The Lord giveth…

Who among us is not familiar with the faith-filled words of Job who, in the midst of crushing despair and loss, utters the famous line, “The Lord giveth, the Lord taketh away; blessed be the Name of the Lord?”

KendallRabbiJonathanEvery Rabbi has intoned those words at funerals and gravesides and, at least in Western faiths, the same affirmation can be heard. Much like the 23rd Psalm, these words of Job have become part of the universal arsenal of farewells. It takes a certain strength of faith to stand at a grave of a loved one and to articulate that phrase, to acknowledge that life and death are two sides of the same coin. The coffin rests, is suspended in air on its bier, and below there is an eternity of finality, separation and grief. To begin with, why do we bury our loved ones? Get beyond the rabbinic law and focus on the primitive and ancient premise that just as seeds planted will eventually grow, so we hope that our dear ones will sprout again.

Our Orthodox cousins call this M’khayye matim, a core principle of faith that asserts that our departed will be resurrected upon the arrival of the Messiah. Instead of oblivion, we will receive the gift of seeing them again. Even King David, while mourning his son Avshalom, almost off-handedly says, “I will go to him; he will not return to me,” as though the King will be reunited in some amorphous way with his son. Someone once called this “temporal finality.”

Once shiva, sh’loshim and the passage of time move emotions from heartache to gratitude (and thus memory DOES become blessing), a life may be placed into some beneficent perspective. In my experience, there is only one piece of this very human and universal narrative that lingers beyond normative healing.

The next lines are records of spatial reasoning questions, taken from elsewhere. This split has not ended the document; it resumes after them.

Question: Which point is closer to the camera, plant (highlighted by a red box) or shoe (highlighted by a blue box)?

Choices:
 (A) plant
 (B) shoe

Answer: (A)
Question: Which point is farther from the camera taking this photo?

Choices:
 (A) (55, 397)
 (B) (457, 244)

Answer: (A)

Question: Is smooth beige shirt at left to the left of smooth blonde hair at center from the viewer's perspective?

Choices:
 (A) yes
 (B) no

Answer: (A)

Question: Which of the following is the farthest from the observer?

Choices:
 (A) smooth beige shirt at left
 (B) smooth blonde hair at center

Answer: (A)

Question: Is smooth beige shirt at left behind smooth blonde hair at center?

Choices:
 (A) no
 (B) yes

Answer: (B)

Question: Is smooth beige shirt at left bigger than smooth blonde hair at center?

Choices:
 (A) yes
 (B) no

If there was great suffering at the close of life, the issue of fairness raises its head. How unjust is it to watch a dear one decline and then, more than that, know that they are in pain? Participating in this rite de passage can suck the marrow from your bones. Look: we all know that there is a point, an indefinite point but a point nonetheless, when life stops giving and starts taking, but why the loss of dignity, serenity and laughter replaced by fear, uncertainty and discomfort? Is this the work of a just and kind God? Some bright light said that God never imposes on us more than we can handle.

I think they were blowing smoke in someone’s ear. I think that’s a cheap excuse and far beneath our “little lower than the angels” status. It leads us into feeling relief when our loved one dies and we console ourselves with the notion that they are now situated in a place where any agonies cannot touch them. We mouth the words that their very passing was a blessing. This turns on its head the idea that life is supposed to be the blessing piece and death – either easy and quick or glacially agonizing – is the tax we pay for the privilege of drawing breath, of loving, succeeding, hating, failing, inventing and re-inventing the direction of our days.

There is a surfeit of emotional pathology in living and even more in dying. Unfortunately, this is a minefield that is rarely entered. Mores the pity because a discussion of these inevitable and inexorable circumstances gives rise to a broader appreciation for the time we are allotted. There are no consummate conclusions from colloquies like this.

There is only a more nuanced appreciation for the idea that the Lord gives and the Lord takes – blessed be the Name of the Lord.